O livro reúne 30 reportagens com temas
absolutamente diversos e aleatórios. Arthur Veríssimo embarca em toda as
roubadas possíveis, de atirar num campo clandestino de armas no Camboja a ser
preso por engano na República Dominicana.
Arthur Veríssimo não é só o jornalista, mas
também um personagem dessas reportagens.
Explica-se: o gonzo não acredita na ideia de objetividade jornalística e
a proposta é fazer o repórter mergulhar na matéria e não só os bastidores das
matérias são contados, mas também os momentos constrangedores.

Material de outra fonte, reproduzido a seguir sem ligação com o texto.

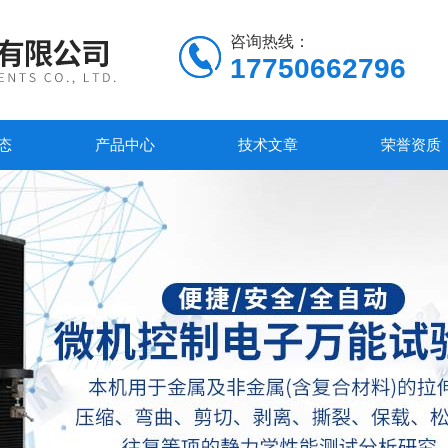
咨询热线：
17750662796
态
产品中心
技术文章
荣誉资质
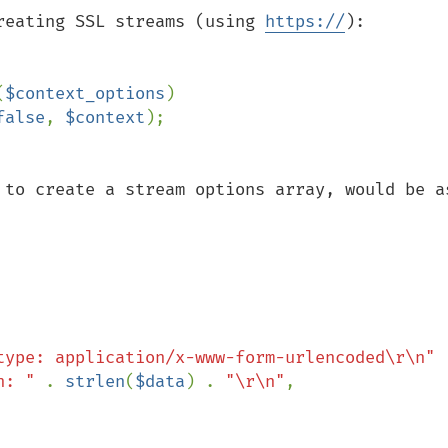
reating SSL streams (using 
https://
):

(
$context_options
false
, 
$context
 to create a stream options array, would be as
type: application/x-www-form-urlencoded\r\n"

h: " 
. 
strlen
(
$data
) . 
"\r\n"
,
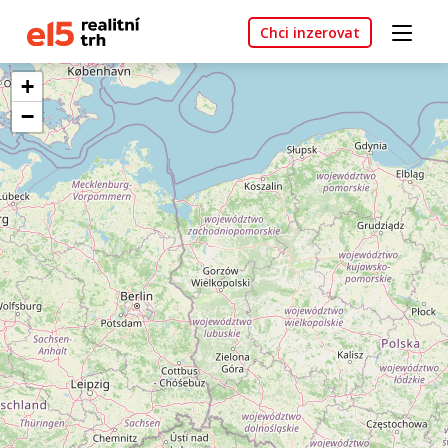
Chci inzerovat
+
−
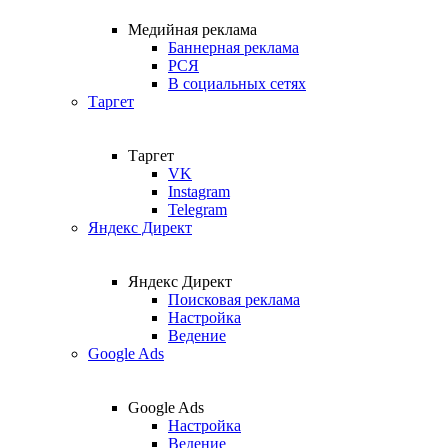
Медийная реклама
Баннерная реклама
РСЯ
В социальных сетях
Таргет
Таргет
VK
Instagram
Telegram
Яндекс Директ
Яндекс Директ
Поисковая реклама
Настройка
Ведение
Google Ads
Google Ads
Настройка
Ведение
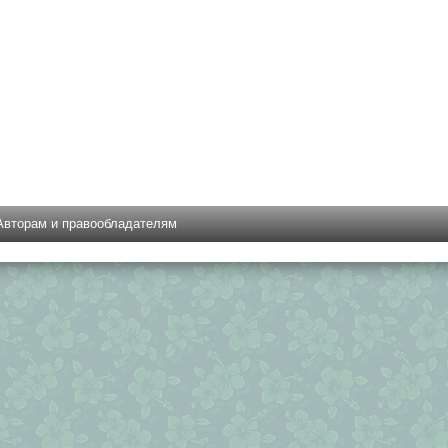
Авторам и правообладателям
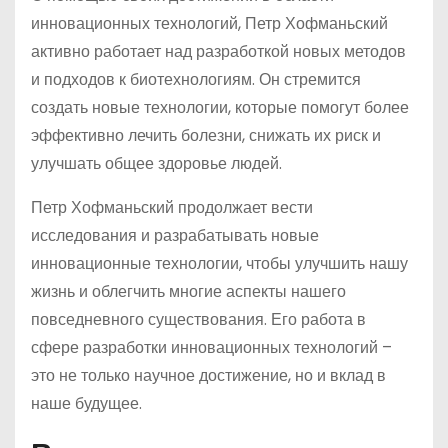
инновационных технологий, Петр Хофманьский
активно работает над разработкой новых методов
и подходов к биотехнологиям. Он стремится
создать новые технологии, которые помогут более
эффективно лечить болезни, снижать их риск и
улучшать общее здоровье людей.
Петр Хофманьский продолжает вести
исследования и разрабатывать новые
инновационные технологии, чтобы улучшить нашу
жизнь и облегчить многие аспекты нашего
повседневного существования. Его работа в
сфере разработки инновационных технологий –
это не только научное достижение, но и вклад в
наше будущее.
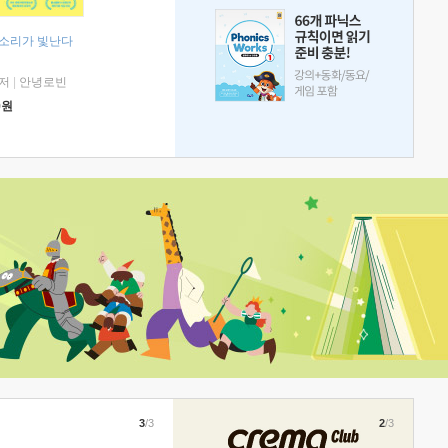
 소리가 빛난다
저
|
안녕로빈
0
원
3
/3
2
/3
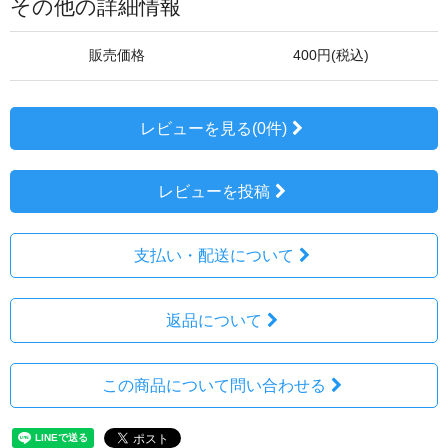
その他の詳細情報
販売価格
400円(税込)
レビューを見る(0件)
レビューを投稿
支払い・配送について
返品について
この商品について問い合わせる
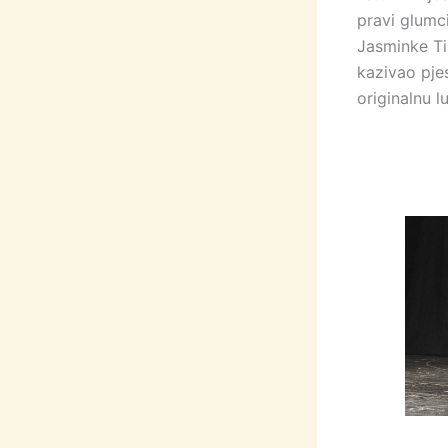
pravi glumc
Jasminke Ti
kazivao pj
originalnu 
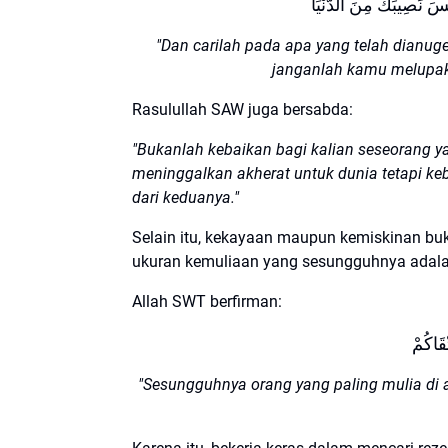
َنْسَ نَصِيبَكَ مِنَ الدُّنْيَا
"Dan carilah pada apa yang telah dianug
janganlah kamu melupak
Rasulullah SAW juga bersabda:
"Bukanlah kebaikan bagi kalian seseorang y
meninggalkan akherat untuk dunia tetapi k
dari keduanya."
Selain itu, kekayaan maupun kemiskinan buk
ukuran kemuliaan yang sesungguhnya adal
Allah SWT berfirman:
"Sesungguhnya orang yang paling mulia di an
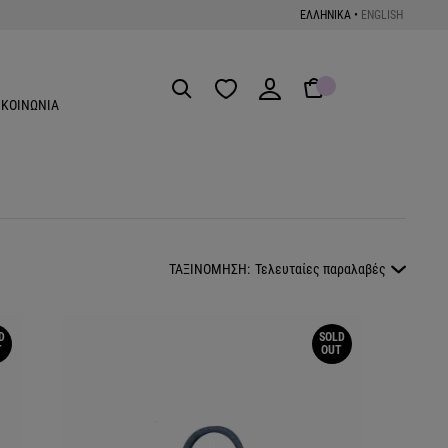
ΕΛΛΗΝΙΚΑ
•
ENGLISH
Get the App
ΙΚΟΙΝΩΝΙΑ
ΤΑΞΙΝΟΜΗΣΗ:
Τελευταίες παραλαβές
D
SOLD
T
OUT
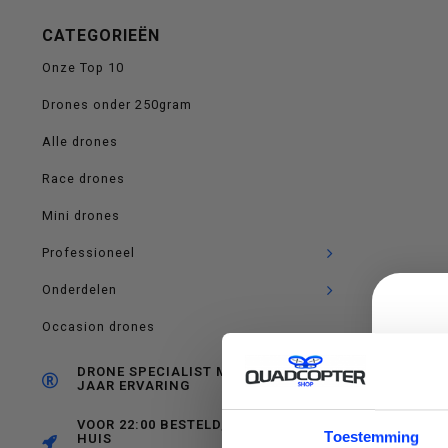
op
CATEGORIEËN
Onze Top 10
Drones onder 250gram
en
Alle drones
Race drones
Mini drones
neer
Professioneel
Onderdelen
Occasion drones
om
DRONE SPECIALIST MET RUIM 10
JAAR ERVARING
VOOR 22:00 BESTELD, MORGEN IN
C
Toestemming
HUIS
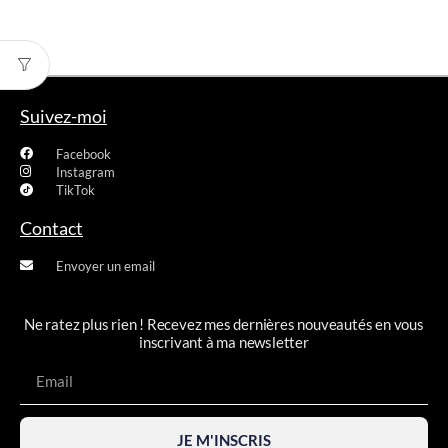
Suivez-moi
Facebook
Instagram
TikTok
Contact
Envoyer un email
Ne ratez plus rien ! Recevez mes dernières nouveautés en vous
inscrivant à ma newsletter
JE M'INSCRIS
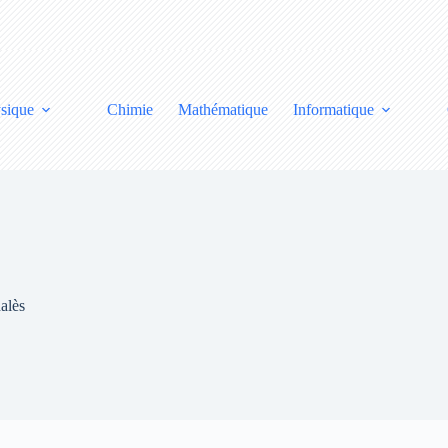
sique
Chimie
Mathématique
Informatique
alès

Aliás, tanto títulos como subtítulos das
matérias já dão o tom dos textos e são uma atração à parte. Exemplo: “Bombando
Bombaim – de rolê na Índia, o repórter-gonzo visita o Kumb Mela, flerta com
atrizes de Bollywood e, no fuzuê sacro do festival de Ganesh, o deus-elefante,
quase é abduzido por travestis eunucos”.
Há matérias um pouco mais convencionais, como
aquela sobre o edifício Demoiselle, uma favela vertical em pleno centro de São
Paulo. Mas a grande maioria é totalmente fora da caixinha.
Uma das mais divertidas é “Deus é grande”,
sobre uma cidade repleta de templos eróticos na Índia. Arthur argumenta que as
minunciosas esculturas parecem ter vida própria. “Os frisos e laterais possuem
aspectos tridimensionais. As cenas de zoofilia e outras bizarrices deixariam o
Marquês de Sade espumando de felicidade (…) Passo a mão sobre uma sinuosa
estátua e repentinamente sinto uma baita energia rasgando minhas entranhas.
Efeito Kundalini. Fico de fallus eretus diante das ninfas e da força magnética
de templo”.
Pouco depois, encontra um casal de portugueses
aos amassos: “Marília, a noiva sem pudores, destila que nunca na vida havia
feito tanto amor com seu adorável Manuel. ‘Ora, pá, isso aqui é orgiástico.
Estou correndo para o quarto com meu Casanova de Lisboa’. Na mesma vibe, Manuel
exclama: ‘Vamos simbora, Marília, que quero engatar a posição da tarturuga’”.
Ou seja, é um livro divertidíssimo, que mostra
muito bem que humor e boas reportagens não são conceitos opostos.